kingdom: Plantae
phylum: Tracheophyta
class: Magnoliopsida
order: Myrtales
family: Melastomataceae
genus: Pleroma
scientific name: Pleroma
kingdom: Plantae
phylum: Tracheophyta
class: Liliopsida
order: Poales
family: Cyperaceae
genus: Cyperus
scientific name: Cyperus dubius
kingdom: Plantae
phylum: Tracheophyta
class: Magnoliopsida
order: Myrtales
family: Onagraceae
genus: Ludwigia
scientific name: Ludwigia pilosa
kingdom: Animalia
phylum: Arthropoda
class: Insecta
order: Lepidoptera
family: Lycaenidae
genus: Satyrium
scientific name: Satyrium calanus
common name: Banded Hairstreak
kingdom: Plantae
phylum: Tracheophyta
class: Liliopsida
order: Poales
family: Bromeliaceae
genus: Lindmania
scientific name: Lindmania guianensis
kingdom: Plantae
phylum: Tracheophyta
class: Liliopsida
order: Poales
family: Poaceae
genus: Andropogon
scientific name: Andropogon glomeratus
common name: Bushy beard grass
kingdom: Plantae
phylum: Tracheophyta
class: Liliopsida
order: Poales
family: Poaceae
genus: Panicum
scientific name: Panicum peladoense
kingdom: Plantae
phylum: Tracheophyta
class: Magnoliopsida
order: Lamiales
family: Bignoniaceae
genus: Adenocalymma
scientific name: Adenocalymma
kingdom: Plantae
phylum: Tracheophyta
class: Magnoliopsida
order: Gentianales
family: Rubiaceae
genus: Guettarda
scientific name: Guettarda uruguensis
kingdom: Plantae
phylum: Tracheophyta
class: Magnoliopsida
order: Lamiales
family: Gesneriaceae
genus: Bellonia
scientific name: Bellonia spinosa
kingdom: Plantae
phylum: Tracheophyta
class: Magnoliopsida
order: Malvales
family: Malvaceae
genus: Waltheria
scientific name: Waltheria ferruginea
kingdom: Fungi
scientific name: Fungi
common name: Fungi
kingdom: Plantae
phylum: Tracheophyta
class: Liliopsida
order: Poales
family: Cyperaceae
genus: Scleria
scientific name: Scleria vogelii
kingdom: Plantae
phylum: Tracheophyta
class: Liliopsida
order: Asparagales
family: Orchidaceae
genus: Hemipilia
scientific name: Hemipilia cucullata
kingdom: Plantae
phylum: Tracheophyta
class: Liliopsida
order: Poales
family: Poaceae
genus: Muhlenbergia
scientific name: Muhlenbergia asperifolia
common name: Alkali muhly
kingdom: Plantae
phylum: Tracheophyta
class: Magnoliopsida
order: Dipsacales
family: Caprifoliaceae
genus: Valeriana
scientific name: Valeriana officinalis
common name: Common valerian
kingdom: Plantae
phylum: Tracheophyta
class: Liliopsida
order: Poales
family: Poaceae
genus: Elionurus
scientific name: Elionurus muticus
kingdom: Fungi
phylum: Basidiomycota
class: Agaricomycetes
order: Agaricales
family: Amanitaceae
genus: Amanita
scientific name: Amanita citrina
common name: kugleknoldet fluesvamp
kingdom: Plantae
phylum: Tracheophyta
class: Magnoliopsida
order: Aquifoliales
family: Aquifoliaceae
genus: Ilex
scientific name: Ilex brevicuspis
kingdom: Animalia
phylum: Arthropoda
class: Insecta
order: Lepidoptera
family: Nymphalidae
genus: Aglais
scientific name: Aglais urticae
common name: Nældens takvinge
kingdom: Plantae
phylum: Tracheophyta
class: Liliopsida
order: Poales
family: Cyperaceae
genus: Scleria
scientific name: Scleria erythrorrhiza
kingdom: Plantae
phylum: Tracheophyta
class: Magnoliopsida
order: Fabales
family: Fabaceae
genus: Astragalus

____

* **EXERCISE DETAILS**:
Copy every line above character for character, keeping them in their original order.

* **THE REPLY**:
kingdom: Plantae
phylum: Tracheophyta
class: Magnoliopsida
order: Myrtales
family: Melastomataceae
genus: Pleroma
scientific name: Pleroma
kingdom: Plantae
phylum: Tracheophyta
class: Liliopsida
order: Poales
family: Cyperaceae
genus: Cyperus
scientific name: Cyperus dubius
kingdom: Plantae
phylum: Tracheophyta
class: Magnoliopsida
order: Myrtales
family: Onagraceae
genus: Ludwigia
scientific name: Ludwigia pilosa
kingdom: Animalia
phylum: Arthropoda
class: Insecta
order: Lepidoptera
family: Lycaenidae
genus: Satyrium
scientific name: Satyrium calanus
common name: Banded Hairstreak
kingdom: Plantae
phylum: Tracheophyta
class: Liliopsida
order: Poales
family: Bromeliaceae
genus: Lindmania
scientific name: Lindmania guianensis
kingdom: Plantae
phylum: Tracheophyta
class: Liliopsida
order: Poales
family: Poaceae
genus: Andropogon
scientific name: Andropogon glomeratus
common name: Bushy beard grass
kingdom: Plantae
phylum: Tracheophyta
class: Liliopsida
order: Poales
family: Poaceae
genus: Panicum
scientific name: Panicum peladoense
kingdom: Plantae
phylum: Tracheophyta
class: Magnoliopsida
order: Lamiales
family: Bignoniaceae
genus: Adenocalymma
scientific name: Adenocalymma
kingdom: Plantae
phylum: Tracheophyta
class: Magnoliopsida
order: Gentianales
family: Rubiaceae
genus: Guettarda
scientific name: Guettarda uruguensis
kingdom: Plantae
phylum: Tracheophyta
class: Magnoliopsida
order: Lamiales
family: Gesneriaceae
genus: Bellonia
scientific name: Bellonia spinosa
kingdom: Plantae
phylum: Tracheophyta
class: Magnoliopsida
order: Malvales
family: Malvaceae
genus: Waltheria
scientific name: Waltheria ferruginea
kingdom: Fungi
scientific name: Fungi
common name: Fungi
kingdom: Plantae
phylum: Tracheophyta
class: Liliopsida
order: Poales
family: Cyperaceae
genus: Scleria
scientific name: Scleria vogelii
kingdom: Plantae
phylum: Tracheophyta
class: Liliopsida
order: Asparagales
family: Orchidaceae
genus: Hemipilia
scientific name: Hemipilia cucullata
kingdom: Plantae
phylum: Tracheophyta
class: Liliopsida
order: Poales
family: Poaceae
genus: Muhlenbergia
scientific name: Muhlenbergia asperifolia
common name: Alkali muhly
kingdom: Plantae
phylum: Tracheophyta
class: Magnoliopsida
order: Dipsacales
family: Caprifoliaceae
genus: Valeriana
scientific name: Valeriana officinalis
common name: Common valerian
kingdom: Plantae
phylum: Tracheophyta
class: Liliopsida
order: Poales
family: Poaceae
genus: Elionurus
scientific name: Elionurus muticus
kingdom: Fungi
phylum: Basidiomycota
class: Agaricomycetes
order: Agaricales
family: Amanitaceae
genus: Amanita
scientific name: Amanita citrina
common name: kugleknoldet fluesvamp
kingdom: Plantae
phylum: Tracheophyta
class: Magnoliopsida
order: Aquifoliales
family: Aquifoliaceae
genus: Ilex
scientific name: Ilex brevicuspis
kingdom: Animalia
phylum: Arthropoda
class: Insecta
order: Lepidoptera
family: Nymphalidae
genus: Aglais
scientific name: Aglais urticae
common name: Nældens takvinge
kingdom: Plantae
phylum: Tracheophyta
class: Liliopsida
order: Poales
family: Cyperaceae
genus: Scleria
scientific name: Scleria erythrorrhiza
kingdom: Plantae
phylum: Tracheophyta
class: Magnoliopsida
order: Fabales
family: Fabaceae
genus: Astragalus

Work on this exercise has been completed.